**Exercise objective**
Nothing in the listing may be skipped; repeat it all exactly.

**Information**
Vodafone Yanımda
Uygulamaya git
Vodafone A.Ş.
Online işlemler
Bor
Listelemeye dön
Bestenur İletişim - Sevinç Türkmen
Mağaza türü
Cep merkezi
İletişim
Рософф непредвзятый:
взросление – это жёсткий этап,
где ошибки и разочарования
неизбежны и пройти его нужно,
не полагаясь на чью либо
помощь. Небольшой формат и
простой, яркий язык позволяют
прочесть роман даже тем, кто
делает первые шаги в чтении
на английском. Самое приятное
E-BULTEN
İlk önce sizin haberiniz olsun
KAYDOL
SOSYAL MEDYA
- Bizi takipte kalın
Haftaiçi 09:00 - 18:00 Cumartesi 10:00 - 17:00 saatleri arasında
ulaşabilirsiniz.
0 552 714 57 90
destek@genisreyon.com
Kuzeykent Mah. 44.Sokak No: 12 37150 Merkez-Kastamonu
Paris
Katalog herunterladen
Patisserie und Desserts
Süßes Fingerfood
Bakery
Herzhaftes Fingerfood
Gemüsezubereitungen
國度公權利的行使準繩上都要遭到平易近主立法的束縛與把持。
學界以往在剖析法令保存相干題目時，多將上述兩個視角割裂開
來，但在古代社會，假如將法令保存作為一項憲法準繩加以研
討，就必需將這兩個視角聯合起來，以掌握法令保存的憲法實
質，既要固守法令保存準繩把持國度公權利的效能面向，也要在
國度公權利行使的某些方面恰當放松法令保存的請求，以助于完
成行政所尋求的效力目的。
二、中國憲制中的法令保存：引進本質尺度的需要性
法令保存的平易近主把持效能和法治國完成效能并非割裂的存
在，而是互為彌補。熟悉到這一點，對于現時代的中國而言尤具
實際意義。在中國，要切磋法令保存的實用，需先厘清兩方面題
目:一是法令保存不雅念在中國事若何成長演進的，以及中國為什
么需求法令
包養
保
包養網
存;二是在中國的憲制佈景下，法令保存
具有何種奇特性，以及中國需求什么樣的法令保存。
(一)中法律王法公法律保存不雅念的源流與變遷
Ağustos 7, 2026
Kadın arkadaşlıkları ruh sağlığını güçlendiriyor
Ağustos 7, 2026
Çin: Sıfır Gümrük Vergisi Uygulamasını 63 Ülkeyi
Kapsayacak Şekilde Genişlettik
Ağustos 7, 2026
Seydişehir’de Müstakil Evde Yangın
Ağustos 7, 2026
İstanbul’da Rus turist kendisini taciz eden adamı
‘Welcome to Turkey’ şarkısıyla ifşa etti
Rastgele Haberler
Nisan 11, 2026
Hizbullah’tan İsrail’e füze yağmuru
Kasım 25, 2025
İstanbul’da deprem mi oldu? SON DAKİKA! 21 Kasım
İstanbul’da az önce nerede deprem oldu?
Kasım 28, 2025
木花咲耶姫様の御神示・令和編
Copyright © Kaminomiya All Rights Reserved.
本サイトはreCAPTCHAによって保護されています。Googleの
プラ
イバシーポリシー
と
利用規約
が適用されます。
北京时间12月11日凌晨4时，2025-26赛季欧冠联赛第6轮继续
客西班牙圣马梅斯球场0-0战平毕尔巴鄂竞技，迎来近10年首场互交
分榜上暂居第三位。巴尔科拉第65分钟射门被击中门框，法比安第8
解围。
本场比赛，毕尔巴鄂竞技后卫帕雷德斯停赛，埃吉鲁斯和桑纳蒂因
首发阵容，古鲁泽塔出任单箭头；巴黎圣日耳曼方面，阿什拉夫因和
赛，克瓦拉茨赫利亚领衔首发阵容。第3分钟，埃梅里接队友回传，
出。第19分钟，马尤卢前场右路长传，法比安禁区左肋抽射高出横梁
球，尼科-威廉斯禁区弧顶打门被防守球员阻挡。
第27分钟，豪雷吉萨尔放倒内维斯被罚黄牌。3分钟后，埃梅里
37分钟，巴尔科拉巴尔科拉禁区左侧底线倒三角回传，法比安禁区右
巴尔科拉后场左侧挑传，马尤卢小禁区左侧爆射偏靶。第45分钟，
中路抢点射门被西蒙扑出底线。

**Solution for this exercise**
Vodafone Yanımda
Uygulamaya git
Vodafone A.Ş.
Online işlemler
Bor
Listelemeye dön
Bestenur İletişim - Sevinç Türkmen
Mağaza türü
Cep merkezi
İletişim
Рософф непредвзятый:
взросление – это жёсткий этап,
где ошибки и разочарования
неизбежны и пройти его нужно,
не полагаясь на чью либо
помощь. Небольшой формат и
простой, яркий язык позволяют
прочесть роман даже тем, кто
делает первые шаги в чтении
на английском. Самое приятное
E-BULTEN
İlk önce sizin haberiniz olsun
KAYDOL
SOSYAL MEDYA
- Bizi takipte kalın
Haftaiçi 09:00 - 18:00 Cumartesi 10:00 - 17:00 saatleri arasında
ulaşabilirsiniz.
0 552 714 57 90
destek@genisreyon.com
Kuzeykent Mah. 44.Sokak No: 12 37150 Merkez-Kastamonu
Paris
Katalog herunterladen
Patisserie und Desserts
Süßes Fingerfood
Bakery
Herzhaftes Fingerfood
Gemüsezubereitungen
國度公權利的行使準繩上都要遭到平易近主立法的束縛與把持。
學界以往在剖析法令保存相干題目時，多將上述兩個視角割裂開
來，但在古代社會，假如將法令保存作為一項憲法準繩加以研
討，就必需將這兩個視角聯合起來，以掌握法令保存的憲法實
質，既要固守法令保存準繩把持國度公權利的效能面向，也要在
國度公權利行使的某些方面恰當放松法令保存的請求，以助于完
成行政所尋求的效力目的。
二、中國憲制中的法令保存：引進本質尺度的需要性
法令保存的平易近主把持效能和法治國完成效能并非割裂的存
在，而是互為彌補。熟悉到這一點，對于現時代的中國而言尤具
實際意義。在中國，要切磋法令保存的實用，需先厘清兩方面題
目:一是法令保存不雅念在中國事若何成長演進的，以及中國為什
么需求法令
包養
保
包養網
存;二是在中國的憲制佈景下，法令保存
具有何種奇特性，以及中國需求什么樣的法令保存。
(一)中法律王法公法律保存不雅念的源流與變遷
Ağustos 7, 2026
Kadın arkadaşlıkları ruh sağlığını güçlendiriyor
Ağustos 7, 2026
Çin: Sıfır Gümrük Vergisi Uygulamasını 63 Ülkeyi
Kapsayacak Şekilde Genişlettik
Ağustos 7, 2026
Seydişehir’de Müstakil Evde Yangın
Ağustos 7, 2026
İstanbul’da Rus turist kendisini taciz eden adamı
‘Welcome to Turkey’ şarkısıyla ifşa etti
Rastgele Haberler
Nisan 11, 2026
Hizbullah’tan İsrail’e füze yağmuru
Kasım 25, 2025
İstanbul’da deprem mi oldu? SON DAKİKA! 21 Kasım
İstanbul’da az önce nerede deprem oldu?
Kasım 28, 2025
木花咲耶姫様の御神示・令和編
Copyright © Kaminomiya All Rights Reserved.
本サイトはreCAPTCHAによって保護されています。Googleの
プラ
イバシーポリシー
と
利用規約
が適用されます。
北京时间12月11日凌晨4时，2025-26赛季欧冠联赛第6轮继续
客西班牙圣马梅斯球场0-0战平毕尔巴鄂竞技，迎来近10年首场互交
分榜上暂居第三位。巴尔科拉第65分钟射门被击中门框，法比安第8
解围。
本场比赛，毕尔巴鄂竞技后卫帕雷德斯停赛，埃吉鲁斯和桑纳蒂因
首发阵容，古鲁泽塔出任单箭头；巴黎圣日耳曼方面，阿什拉夫因和
赛，克瓦拉茨赫利亚领衔首发阵容。第3分钟，埃梅里接队友回传，
出。第19分钟，马尤卢前场右路长传，法比安禁区左肋抽射高出横梁
球，尼科-威廉斯禁区弧顶打门被防守球员阻挡。
第27分钟，豪雷吉萨尔放倒内维斯被罚黄牌。3分钟后，埃梅里
37分钟，巴尔科拉巴尔科拉禁区左侧底线倒三角回传，法比安禁区右
巴尔科拉后场左侧挑传，马尤卢小禁区左侧爆射偏靶。第45分钟，
中路抢点射门被西蒙扑出底线。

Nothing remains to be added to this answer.